TrafficGuard detects, mitigates and reports on ad fraud before it hits digital advertising budgets. Three formidable layers of protection block both general invalid traffic (GIVT) and sophisticated invalid traffic (SIVT) to ensure that digital advertising results in legitimate advertising engagement. With visibility of traffic across thousands of campaigns, TrafficGuard’s machine learning can identify emerging patterns, trends and indicators of fraud quickly and reliably.
Druid is a key component of our Big Data Operation Insight Platform.We use imply.io Learn more about TrafficGuard’s comprehensive fraud mitigation at (https://www.trafficguard.ai)
TripleLift uses Druid to provide insights into performance aspects of its native programmatic exchange for sales/business development opportunities, and to provide reporting used by advertisers and publishers.
At VideoAmp, Druid is a key component of our Big Data stack. It powers our real-time video advertising analytics at low granularity and huge scale. Druid has helped us minimized the time between event, insight and action.
Vigiglobe turns the noise of Social Media into real-time Smart Content. To this end, Druid enables us to maintain high request throughput coupled with huge data absorption capacity.
ViralGains uses Druid for real-time analysis of millions of viral video views, shares, and conversations.
Druid powers Virool’s real time analytics of over 1 billion raw events per day. We query this data to gain a deep understanding of all of our inventory sources, from exchanges to direct partners, everything is available with lightning fast query times. Druid puts the power and flexibility of big data in each of our Viroolian’s hands.
WeQ is a leading mobile performance and branding ad-tech company headquartered in Berlin. Druid is one of the core services that helps WeQ drive user acquisition and engagement to deliver mobile performance and branding campaigns.
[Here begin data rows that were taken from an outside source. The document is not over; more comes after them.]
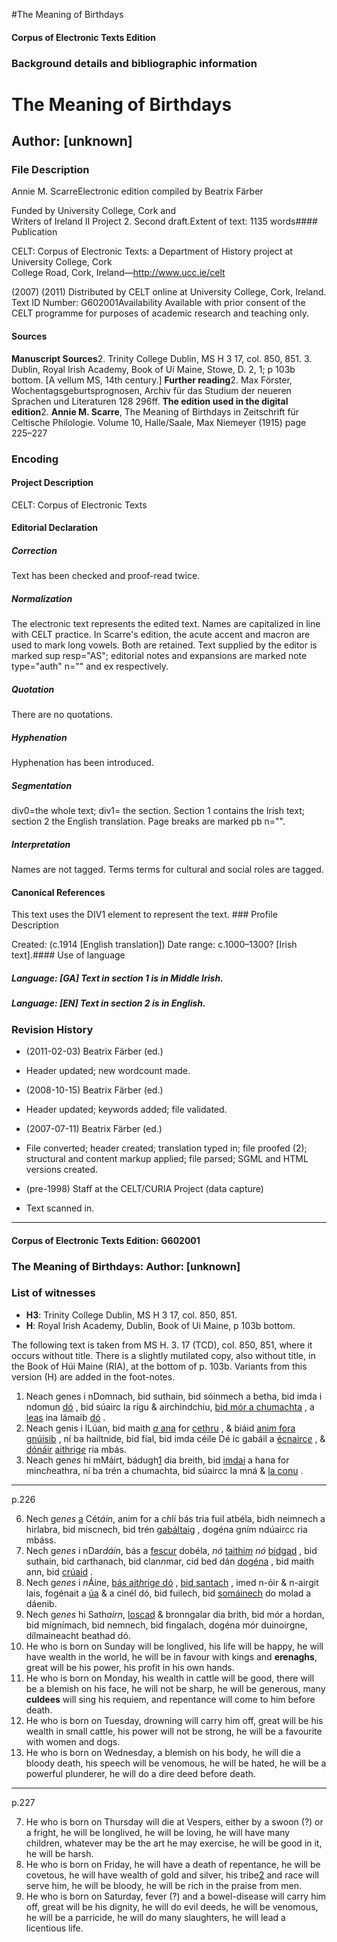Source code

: 

#The Meaning of Birthdays


<!-- // 
 function footNote(link) {
 openpopup = window.open(link,"openpopup","width=512,height=128,left=256,top=256,resizable=no,scrollbars=1,menubar=1,statusbar=0,toolbar=0");
}
// -->



#### Corpus of Electronic Texts Edition


### Background details and bibliographic information


The Meaning of Birthdays
========================


Author: [unknown]
-----------------


### File Description

Annie M. ScarreElectronic edition compiled by Beatrix Färber

Funded by University College, Cork and  
Writers of Ireland II Project 2. Second draft.Extent of text: 1135 words#### Publication


CELT: Corpus of Electronic Texts: a Department of History project at University College, Cork  
College Road, Cork, Ireland—http://www.ucc.ie/celt

 (2007) (2011) Distributed by CELT online at University College, Cork, Ireland.  
Text ID Number: G602001Availability 
Available with prior consent of the CELT programme for purposes of academic research and teaching only.


#### Sources


**Manuscript Sources**2. Trinity College Dublin, MS H 3 17, col. 850, 851.
3. Dublin, Royal Irish Academy, Book of Uí Maine, Stowe, D. 2, 1; p 103b bottom. [A vellum MS, 14th century.]
**Further reading**2. Max Förster, Wochentagsgeburtsprognosen, Archiv für das Studium der neueren Sprachen und Literaturen 128 296ff.
**The edition used in the digital edition**2. **Annie M. Scarre**, The Meaning of Birthdays in Zeitschrift für Celtische Philologie. Volume 10, Halle/Saale, Max Niemeyer (1915) page 225–227

### Encoding


#### Project Description


CELT: Corpus of Electronic Texts


#### Editorial Declaration


##### Correction


Text has been checked and proof-read twice.


##### Normalization


The electronic text represents the edited text. Names are capitalized in line with CELT practice. In Scarre's edition, the acute accent and macron are used to mark long vowels. Both are retained. Text supplied by the editor is marked sup resp="AS"; editorial notes and expansions are marked note type="auth" n="" and ex respectively.


##### Quotation


There are no quotations.


##### Hyphenation


Hyphenation has been introduced.


##### Segmentation


div0=the whole text; div1= the section. Section 1 contains the Irish text; section 2 the English translation. Page breaks are marked pb n="".


##### Interpretation


Names are not tagged. Terms terms for cultural and social roles are tagged.


#### Canonical References


This text uses the DIV1 element to represent the text. ### Profile Description


Created: (c.1914 [English translation]) 
 Date range: c.1000–1300? [Irish text].#### Use of language


##### Language: [GA] Text in section 1 is in Middle Irish.


##### Language: [EN] Text in section 2 is in English.


### Revision History


* (2011-02-03) Beatrix Färber (ed.)

* Header updated; new wordcount made.
* (2008-10-15) Beatrix Färber (ed.)

* Header updated; keywords added; file validated.
* (2007-07-11) Beatrix Färber (ed.)

* File converted; header created; translation typed in; file proofed (2); structural and content markup applied; file parsed; SGML and HTML versions created.
* (pre-1998) Staff at the CELT/CURIA Project (data capture)

* Text scanned in.




---


#### Corpus of Electronic Texts Edition: G602001


### The Meaning of Birthdays: Author: [unknown]


### List of witnesses


* **H3**: Trinity College Dublin, MS H 3 17, col. 850, 851.
* **H**: Royal Irish Academy, Dublin, Book of Ui Maine, p 103b bottom.


The following text is taken from MS H. 3. 17 (TCD), col. 850, 851, where it occurs without title. There is a slightly mutilated copy, also without title, in the Book of Húi Maine (RIA), at the bottom of p. 103b. Variants from this version (H) are added in the foot-notes.


1. Neach genes i nDomnach, bid suthain, bid sóinmech a betha, bid imda i ndomun
[dó](app001.html) , bid súairc la rígu & airchindchiu,
[bid mór a chumachta](app002.html) , a
[leas](app003.html) ina lámaib [dó](app004.html) .
2. Neach genis i lLúan, bid maith
[*a* ana](app005.html) for [cethru](app006.html) , & biáid [ani*m* fora gnúisib](app007.html) , ní ba hailtnide, bid fíal, bid imda céile Dé ic gabáil a [écnairc*e*](app008.html) , & [dónáir](app009.html)
[aithrig*e*](app010.html) ria mbás.
3. Neach gen*es* hi mMáirt, bádugh[1](javascript:footNote('G602001/note001.html')) dia breith, bid
[imdai](app011.html) a hana for minc*h*eathra, ní ba trén a chumachta, bid súaircc la mná & [la conu](app012.html) .


---

p.226

6. Nech g*enes* [a](app013.html) Cét*áin*, anim for a c*h*lí bás tria fuil atbéla, bidh neimnech a hirlabra, bid miscnech, bid trén [gabáltaig](app014.html) , dogéna gním ndúaircc ria mbáss.
7. Nech g*enes* i nDar*dáin*, bás a [fescur](app015.html) dobéla, *nó*
[taithi*m*](app016.html)
*nó* [bidgad](app017.html) , bid suthain, bid carthanach, bid clan*n*mar, cid bed dán [dogéna](app018.html) , bid maith ann, bid [crúaid](app019.html) .
8. Nech g*enes* i *n*Ái*n*e, [bás ait*h*rig*e* dó](app020.html) ,
[bid santach](app021.html) , imed n-óir & n-airgit lais, fogénait a
[úa](app022.html) & a cinél dó, bid fuilech, bid
[somáinech](app023.html) do molad a dáenib.
9. Nech g*enes* hi Sath*airn*,
[loscad](app024.html) & bronngalar dia brith, bid mór a hordan, bid mígnímach, bid nemnech, bid fingalach, dogéna mór duinoirgne, dílmaineacht beathad dó.
1. He who is born on Sunday will be longlived, his life will be happy, he will have wealth in the world, he will be in favour with kings and **erenaghs**, great will be his power, his profit in his own hands.
2. He who is born on Monday, his wealth in cattle will be good, there will be a blemish on his face, he will not be sharp, he will be generous, many **culdees** will sing his requiem, and repentance will come to him before death.
3. He who is born on Tuesday, drowning will carry him off, great will be his wealth in small cattle, his power will not be strong, he will be a favourite with women and dogs.
4. He who is born on Wednesday, a blemish on his body, he will die a bloody death, his speech will be venomous, he will be hated, he will be a powerful plunderer, he will do a dire deed before death.


---

p.227

7. He who is born on Thursday will die at Vespers, either by a swoon (?) or a fright, he will be longlived, he will be loving, he will have many children, whatever may be the art he may exercise, he will be good in it, he will be harsh.
8. He who is born on Friday, he will have a death of repentance, he will be covetous, he will have wealth of gold and silver, his tribe[2](javascript:footNote('G602001/note002.html')) and race will serve him, he will be bloody, he will be rich in the praise from men.
9. He who is born on Saturday, fever (?) and a bowel-disease will carry him off, great will be his dignity, he will do evil deeds, he will be venomous, he will be a parricide, he will do many slaughters, he will lead a licentious life.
We are using Druid for real-time analytics that delivers business insights and power our anti-fraud tools. We are ingesting several billions of events per day using the Kafka real-time connector. Druid is a rock-solid and flexible foundation for our data system delivering blazing-fast analytics
We're serving pageview data via Druid and Pivot. Our internal customers are loving it and we're working on allowing public access to sanitized data, both editing and pageview. We like Druid because it's open source, the folks that work on it have built a good community, and it's about five times faster than Hive for us right now, without any tuning or optimization (and the Hadoop cluster is beefier than the Druid one), just dumped lots of data into it and Pivot was immediately useful to our analysts. We wrote a puppet module that others might find helpful.
Xiaomi uses Druid as an analytics tool to analyze online advertising data.
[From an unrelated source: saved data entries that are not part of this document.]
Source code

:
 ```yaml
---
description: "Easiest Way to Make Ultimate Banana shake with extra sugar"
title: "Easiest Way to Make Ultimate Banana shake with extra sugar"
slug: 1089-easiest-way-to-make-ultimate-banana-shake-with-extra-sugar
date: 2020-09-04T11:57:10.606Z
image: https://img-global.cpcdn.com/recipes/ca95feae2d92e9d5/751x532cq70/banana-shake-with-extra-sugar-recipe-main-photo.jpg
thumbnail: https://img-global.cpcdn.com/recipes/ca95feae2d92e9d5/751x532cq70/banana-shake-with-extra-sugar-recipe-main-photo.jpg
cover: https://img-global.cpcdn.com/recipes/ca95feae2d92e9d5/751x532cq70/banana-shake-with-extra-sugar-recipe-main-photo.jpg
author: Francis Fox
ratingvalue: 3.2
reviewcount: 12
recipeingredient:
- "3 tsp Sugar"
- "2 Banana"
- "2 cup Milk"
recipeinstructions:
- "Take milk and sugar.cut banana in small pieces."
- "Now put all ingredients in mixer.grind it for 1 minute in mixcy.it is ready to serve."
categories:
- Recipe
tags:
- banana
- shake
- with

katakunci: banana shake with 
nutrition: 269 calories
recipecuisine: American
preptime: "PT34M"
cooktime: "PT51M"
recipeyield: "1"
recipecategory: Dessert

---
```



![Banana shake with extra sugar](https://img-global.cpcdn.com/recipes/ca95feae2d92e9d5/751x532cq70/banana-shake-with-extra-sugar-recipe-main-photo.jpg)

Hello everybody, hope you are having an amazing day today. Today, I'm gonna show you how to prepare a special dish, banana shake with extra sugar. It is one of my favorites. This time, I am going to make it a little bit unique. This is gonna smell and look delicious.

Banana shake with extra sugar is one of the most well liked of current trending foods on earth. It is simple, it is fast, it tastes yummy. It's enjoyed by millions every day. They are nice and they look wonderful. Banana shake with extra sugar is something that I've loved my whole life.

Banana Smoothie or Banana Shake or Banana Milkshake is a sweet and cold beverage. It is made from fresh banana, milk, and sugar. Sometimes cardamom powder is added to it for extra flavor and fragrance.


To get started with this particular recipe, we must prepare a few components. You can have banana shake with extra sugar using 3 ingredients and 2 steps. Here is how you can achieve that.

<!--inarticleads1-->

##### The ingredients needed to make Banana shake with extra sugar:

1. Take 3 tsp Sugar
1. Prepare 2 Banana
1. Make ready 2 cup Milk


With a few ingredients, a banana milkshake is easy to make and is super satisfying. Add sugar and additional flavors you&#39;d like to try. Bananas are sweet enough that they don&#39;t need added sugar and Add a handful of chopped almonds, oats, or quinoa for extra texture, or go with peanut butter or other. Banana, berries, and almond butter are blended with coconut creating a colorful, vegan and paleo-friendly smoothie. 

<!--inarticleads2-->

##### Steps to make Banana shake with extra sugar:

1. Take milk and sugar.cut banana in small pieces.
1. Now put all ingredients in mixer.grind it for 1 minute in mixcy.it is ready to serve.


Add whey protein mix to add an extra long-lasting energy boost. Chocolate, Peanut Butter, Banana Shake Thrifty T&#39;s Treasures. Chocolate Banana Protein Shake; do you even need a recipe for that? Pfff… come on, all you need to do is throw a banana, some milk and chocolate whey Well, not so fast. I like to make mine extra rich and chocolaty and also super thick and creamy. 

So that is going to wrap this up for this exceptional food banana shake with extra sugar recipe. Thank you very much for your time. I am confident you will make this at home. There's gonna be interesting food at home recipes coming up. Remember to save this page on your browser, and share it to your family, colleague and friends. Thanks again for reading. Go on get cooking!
Yahoo uses Druid to power various customer-facing audience and advertising analytics products.
- Druid Ecosystem at Yahoo
- Complementing Hadoop at Yahoo: Interactive Analytics with Druid
- Combining Druid and DataSketches for Real-time, Robust Behavioral Analytics
YeahMobi uses Druid to power a dashboard used for ad-tech analytics such as impression and conversion tracking, unique IP statistics, and aggregating metrics such as costs and revenues.
Yieldr uses Druid to power real-time web and mobile analytics for airlines across the globe.
Youku Tudou employs Druid for real-time advertising analysis of huge volumes of data.
China Youzan is a SaaS company which principally engaged in retail science and technology. We use Druid for business intelligence (BI) analytics and application performance management (APM) metrics
Zhihu is a Chinese question-and-answer website. In Zhihu, Druid is used to power clients' interactive queries, data reports, A/B testing and performance monitoring. Almost 1T per day data is ingested into druid cluster, and we are strongly depending on thetaSketch aggregator for computing cardinality and retention, looking forward to more improvement on DataSketch.
Zuoyebang is the most used K12 education platform, 7 out of every 10 K12 users are using Zuoyebang. At Zuoyebang Data Platform Group, we use the Druid in the advertising scene, mainly related to advertising display, click, billing, and other functions. The performance and timeliness of druid can meet our OLAP queries very well.